Compared with ''The House of the Scorpion,'' a science fiction tale about a 142-year-old drug baron ruling an empire along the United States-Mexico border, and ''The Ear, the Eye, and the Arm,'' set in Zimbabwe in 2194, ''The Sea of Trolls'' might seem positively mundane. But don't worry -- this is not just another viking story. Besides raging, smelly Northmen with names like Sven the Vengeful and Eric the Rash, Jack's perilous adventures also involve trolls, dragons, dragonlets, troll-cats, troll-boars, giant snowy owls, a Mountain Queen and Norns, about which don't ask. Beowulf and Grendel have cameo roles.
"The Sea of Trolls blends ancient history and Norse epics with recognizable bits of ''Star Wars'' and ''The Lord of the Rings,'' which only makes sense, since both of those 20th-century sagas owe a conspicuous debt to the mythology of northern Europe.
But Nancy Farmer clearly has no intention of photocopying old genres. She is not afraid to employ archaic, grandiose language, with graceful passages that evoke epic poems, sometimes literally. (She even uses Icelandic type fonts for some phrases.) But her writing is lyrical without being stilted.
Her aversion to stodginess, in fact, sometimes goes too far. She can't resist letting her characters speak in 21st-century wisecracks -- an ironic use of sarcasm and colloquial language that some readers will find irresistible but that this one found distracting. (After a mystical vision makes Jack black out and sink dizzily to his knees, for example, he gets up and explains to baffled villagers, ''It's a bard thing.'' Right.)
That said, Farmer practices her narrative arts with delightful ferocity. Her story snaps with humor and energy, blending poetry and unsentimental violence in passages that are as bracing as a slap.
Her characters -- even the mythical and animal ones -- ache with longing and are overcome by bitterness and spite. Thus does Farmer shatter the museum glass of history and make her characters live and breathe -- none more, perhaps, than the great Olaf One-Brow, who is heroic and brutal, but also loving, loyal, conceited, dim, sometimes demented and often charming. It's a credit to Farmer that a reader might think this even knowing of Olaf's capacity to gleefully slice the heads off innocent village women and throw their babies into fire.

PROBLEM 1:
In the book review, which two characters have cameo roles?
PROBLEM 2:
Return the part of the book review that starts at the words "Her aversion to" and ends after "bard thing.'' Right.)".
PROBLEM 3:
Pick up the review of The Sea of Trolls where it stops and keep writing it.
These data have nothing to do with the book review.

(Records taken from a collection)
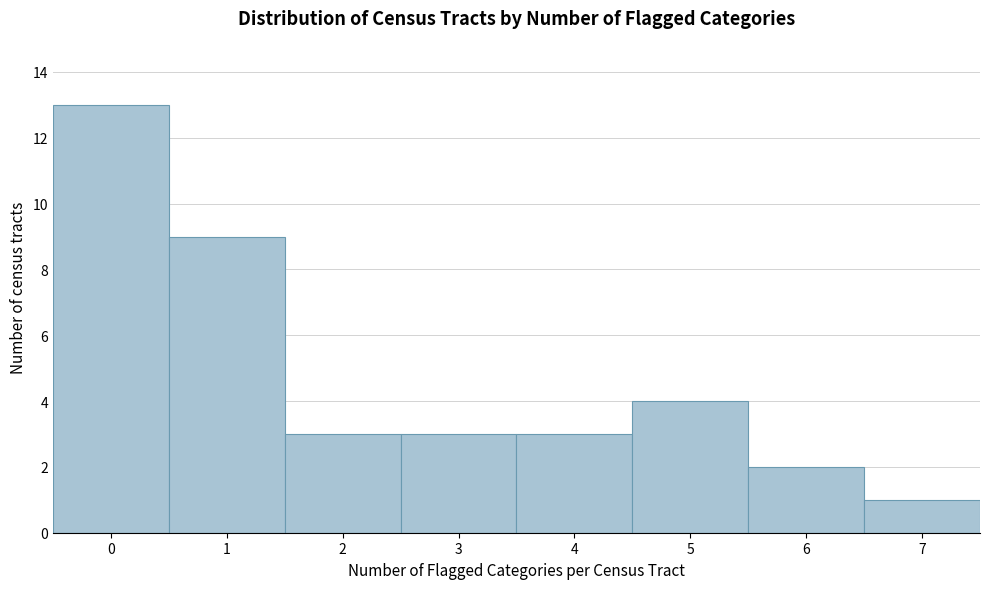

Reading left to right, extract all data points from this chart.

13	9	3	3	3	4	2	1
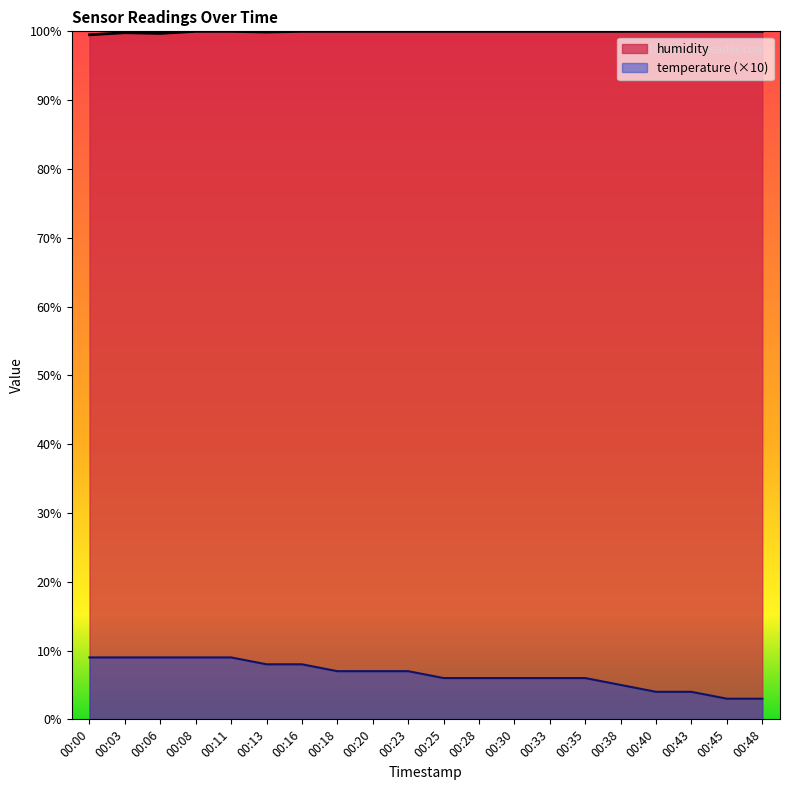

How many interior local peaks does the humidity series have?

1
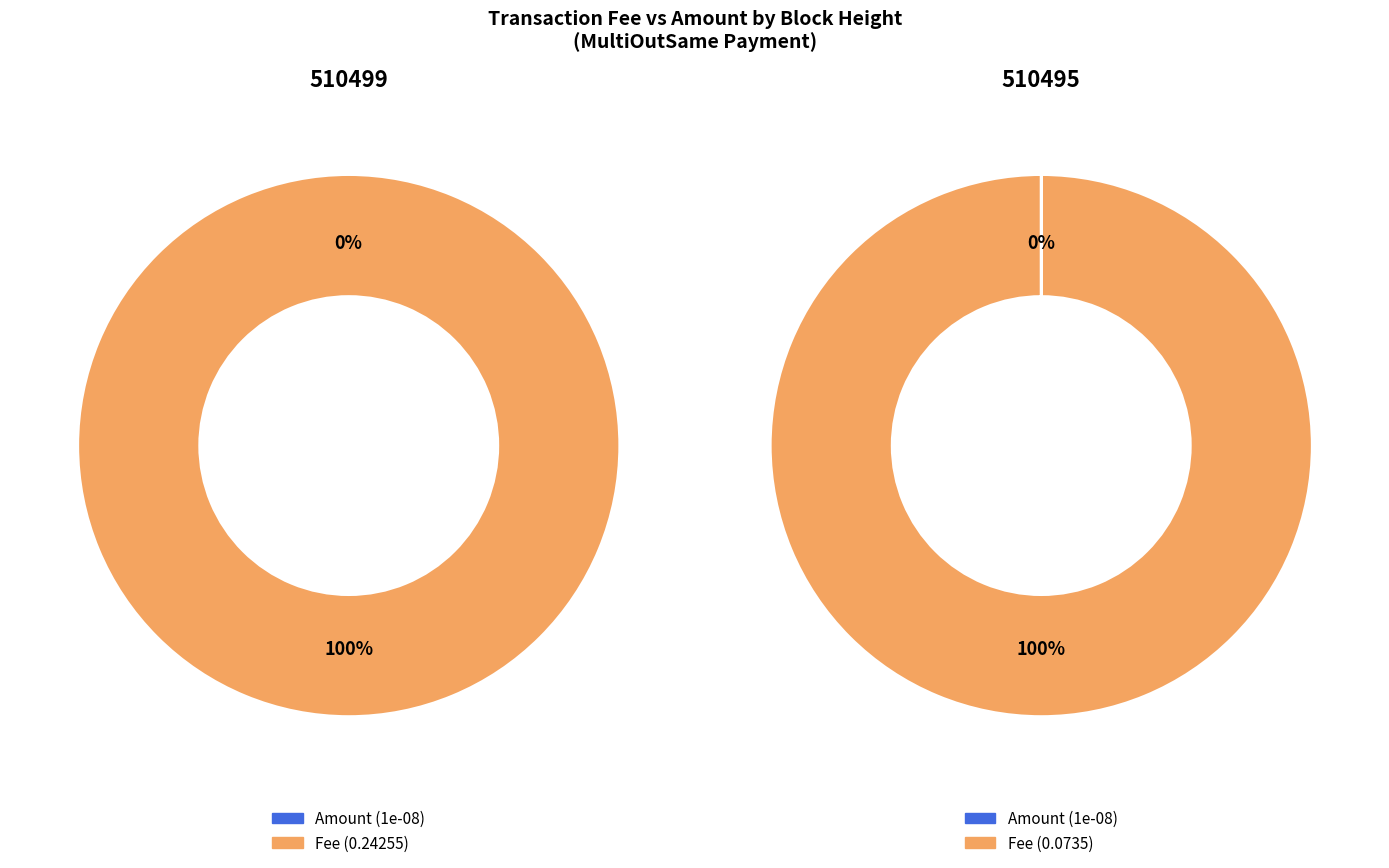

To the nearest percent, what is the combined percentage of 510495 and 510499?

100%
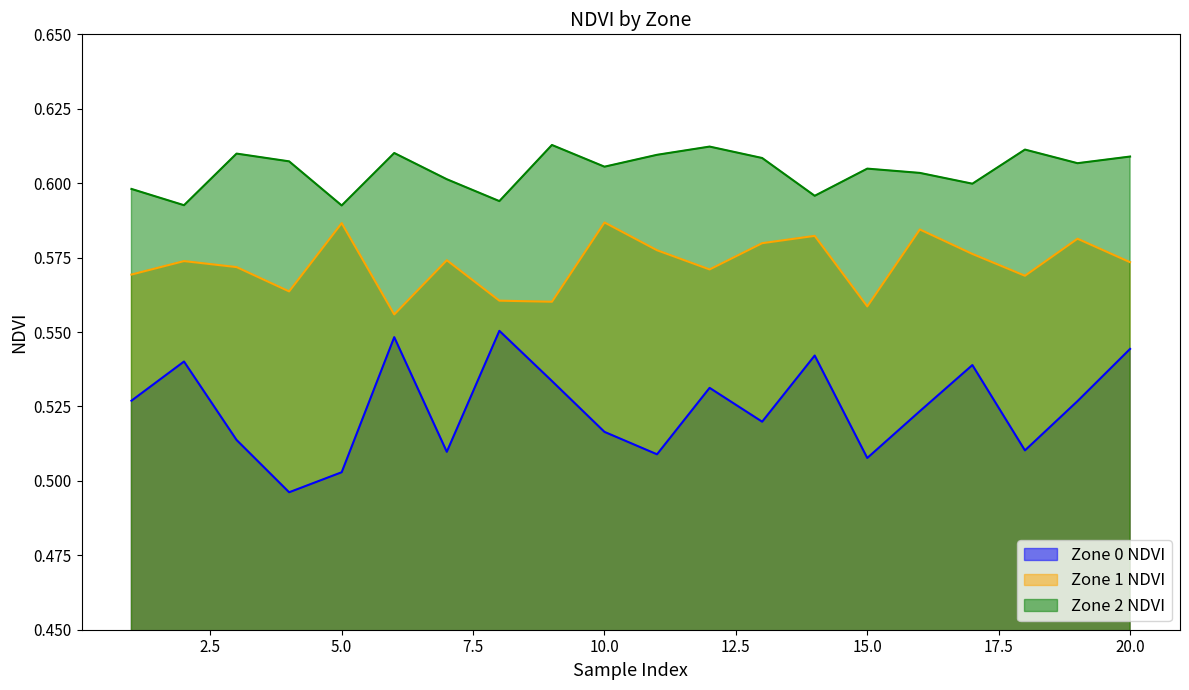

The value of Zone 2 NDVI at 9 is 0.4. True or false?

False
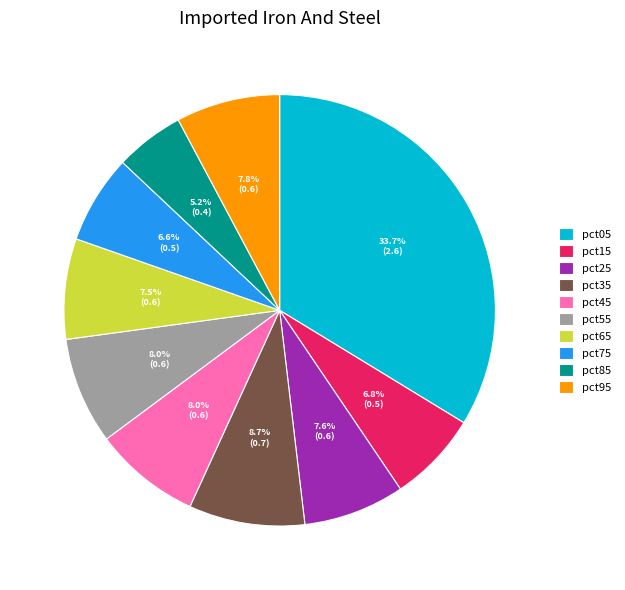

Is it true that pct45 is 8% of the pie?

True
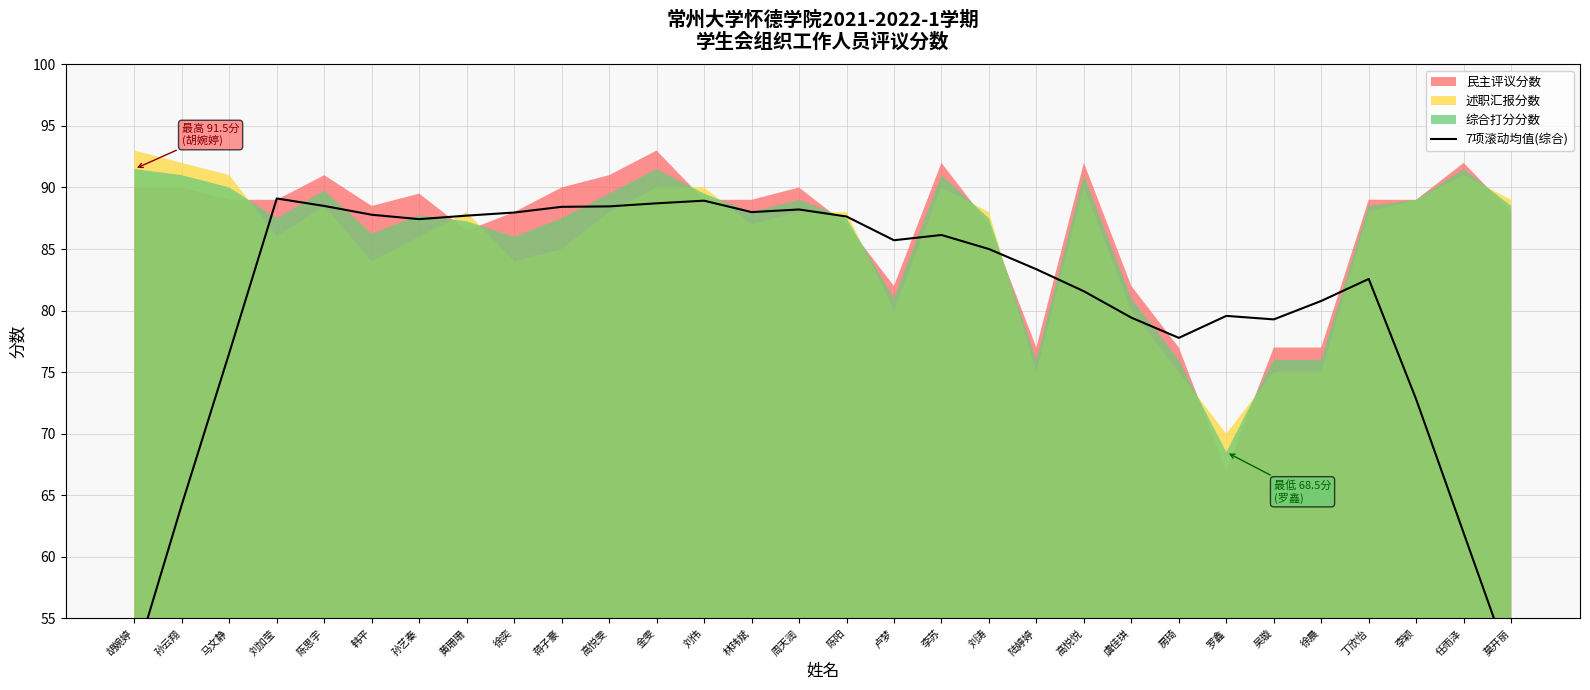

Rank the categories by value from lowest to highest.

莫开丽, 胡婉婷, 任雨泽, 孙云翔, 李颖, 马文静, 房琦, 吴璇, 虞佳琪, 罗鑫, 徐晨, 高悦悦, 丁欣怡, 陆婷婷, 刘涛, 卢梦, 李苏, 孙艺秦, 陈阳, 黄珊珊, 韩平, 徐奕, 林玮斌, 周天润, 蒋子豪, 高悦雯, 陈思宇, 金雯, 刘伟, 刘加莹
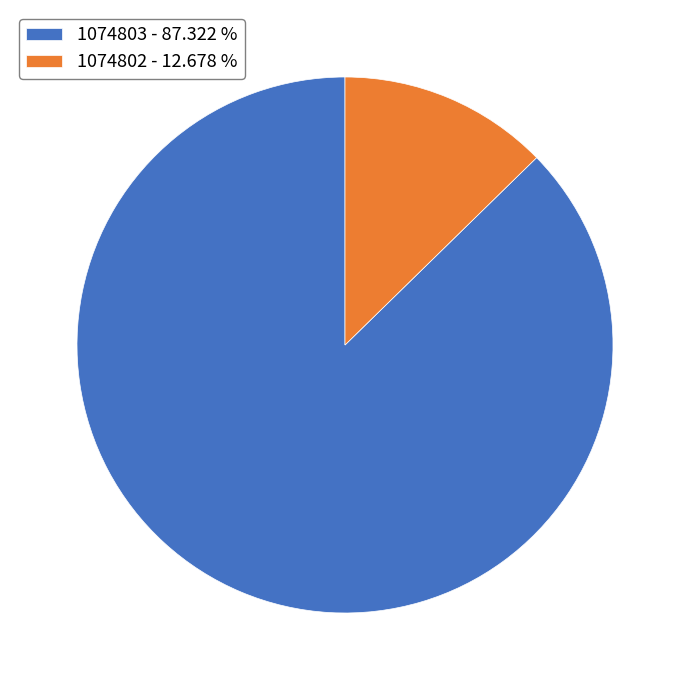

Between 1074803 - 87.322 % and 1074802 - 12.678 %, which is larger?

1074803 - 87.322 %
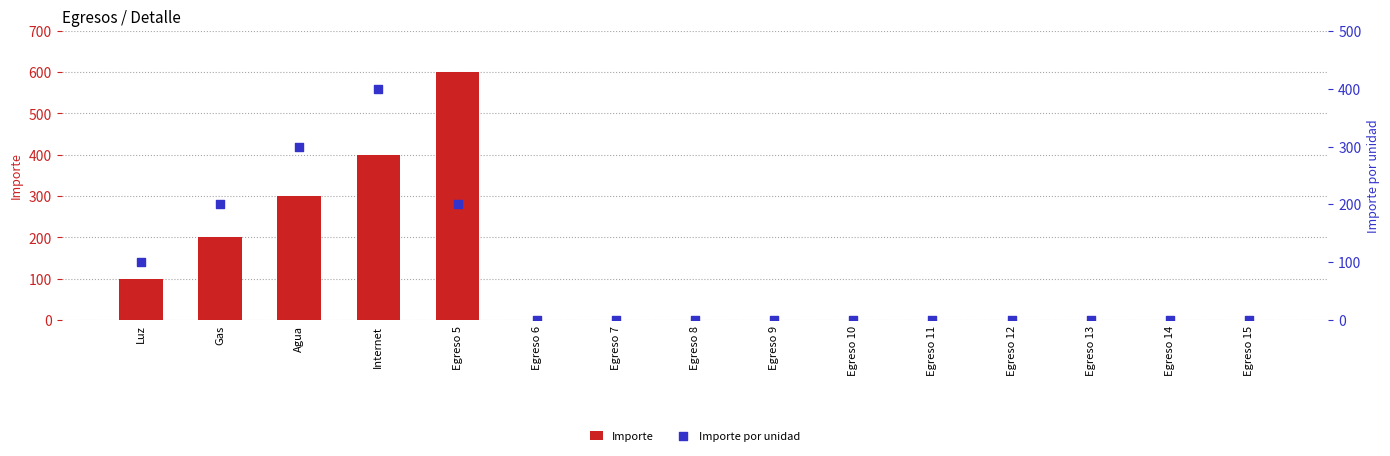

Which series has the largest Y range (max minus min)?

Importe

WRITTEN REPLY 1:
Beowulf and Grendel

WRITTEN REPLY 2:
Her aversion to stodginess, in fact, sometimes goes too far. She can't resist letting her characters speak in 21st-century wisecracks -- an ironic use of sarcasm and colloquial language that some readers will find irresistible but that this one found distracting. (After a mystical vision makes Jack black out and sink dizzily to his knees, for example, he gets up and explains to baffled villagers, ''It's a bard thing.'' Right.)

WRITTEN REPLY 3:
''The Sea of Trolls'' conveys, more vividly than any textbook, the vikings' storied fatalism, their devotion to heroic death and to a savage afterlife in Valhalla. Hearing the Northmen talk rapturously about the glories of being slaughtered in battle, the sensitive Jack can't understand it, but the reader will."
Lawrence Downes. --New York Times.
The Land of the Silver Apples (second volume)
Cover illustration: Jon Foster
Atheneum 2006, audio: Recorded Books
Jack and his companions take Lucy to a shrine where the demons she is believed to harbor may be cast out, but things go badly wrong. Lucy is abducted by the Lady of the Lake and Jack must follow her underground to the lands of the hobgoblins and elves. He meets Thorgil again and, with her and a new friend, Pega, must face tests beyond anything they can imagine. They must learn to see through the enchantments of the elves (who are the fallen angels) and to face still darker powers in the underworld.
Read an excerpt from the book.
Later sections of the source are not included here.